## Task prompt:
Only the lines from the line containing "próxima vez que comente." through the final line of the entries should be printed, exactly as given, with the pictures left out.
==========
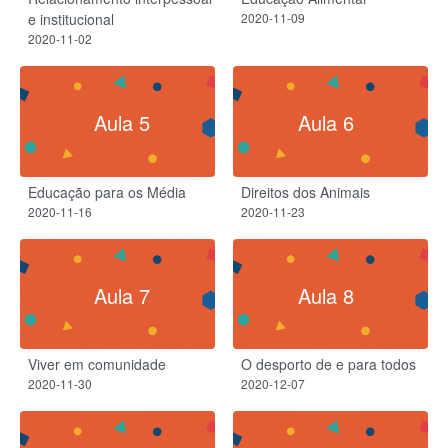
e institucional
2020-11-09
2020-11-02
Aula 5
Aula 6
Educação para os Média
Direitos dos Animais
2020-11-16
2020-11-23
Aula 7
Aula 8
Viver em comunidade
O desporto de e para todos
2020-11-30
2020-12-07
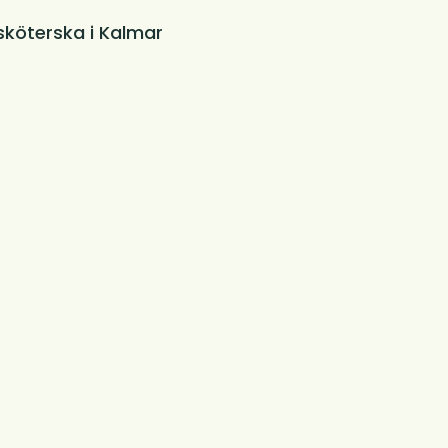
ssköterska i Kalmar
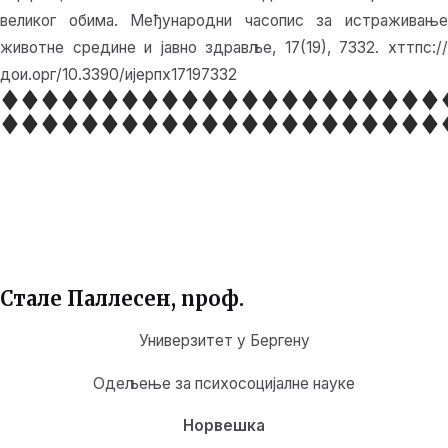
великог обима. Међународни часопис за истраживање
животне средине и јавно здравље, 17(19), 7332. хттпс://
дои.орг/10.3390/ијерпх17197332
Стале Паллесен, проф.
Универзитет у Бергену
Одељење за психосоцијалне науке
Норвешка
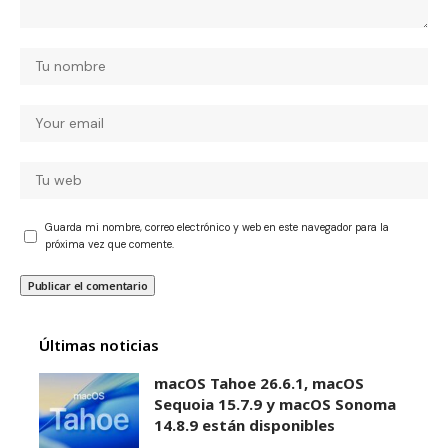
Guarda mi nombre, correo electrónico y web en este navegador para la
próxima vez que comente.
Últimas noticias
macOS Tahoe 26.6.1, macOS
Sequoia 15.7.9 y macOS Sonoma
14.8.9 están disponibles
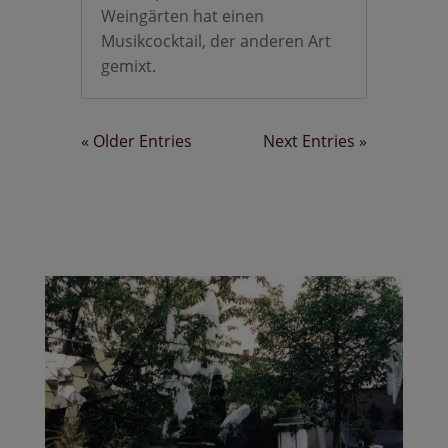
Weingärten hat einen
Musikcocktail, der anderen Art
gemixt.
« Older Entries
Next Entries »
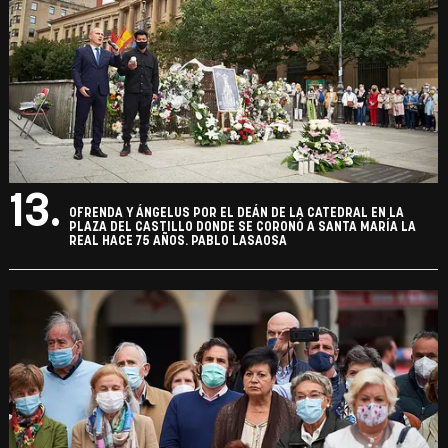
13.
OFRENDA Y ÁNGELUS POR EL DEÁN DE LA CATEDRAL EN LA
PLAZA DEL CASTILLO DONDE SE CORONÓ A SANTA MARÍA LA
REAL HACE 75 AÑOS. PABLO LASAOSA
==========
## Solution for this task:
próxima vez que comente.
Últimas noticias
macOS Tahoe 26.6.1, macOS
Sequoia 15.7.9 y macOS Sonoma
14.8.9 están disponibles
Weingärten hat einen
Musikcocktail, der anderen Art
gemixt.
« Older Entries
Next Entries »
13.
OFRENDA Y ÁNGELUS POR EL DEÁN DE LA CATEDRAL EN LA
PLAZA DEL CASTILLO DONDE SE CORONÓ A SANTA MARÍA LA
REAL HACE 75 AÑOS. PABLO LASAOSA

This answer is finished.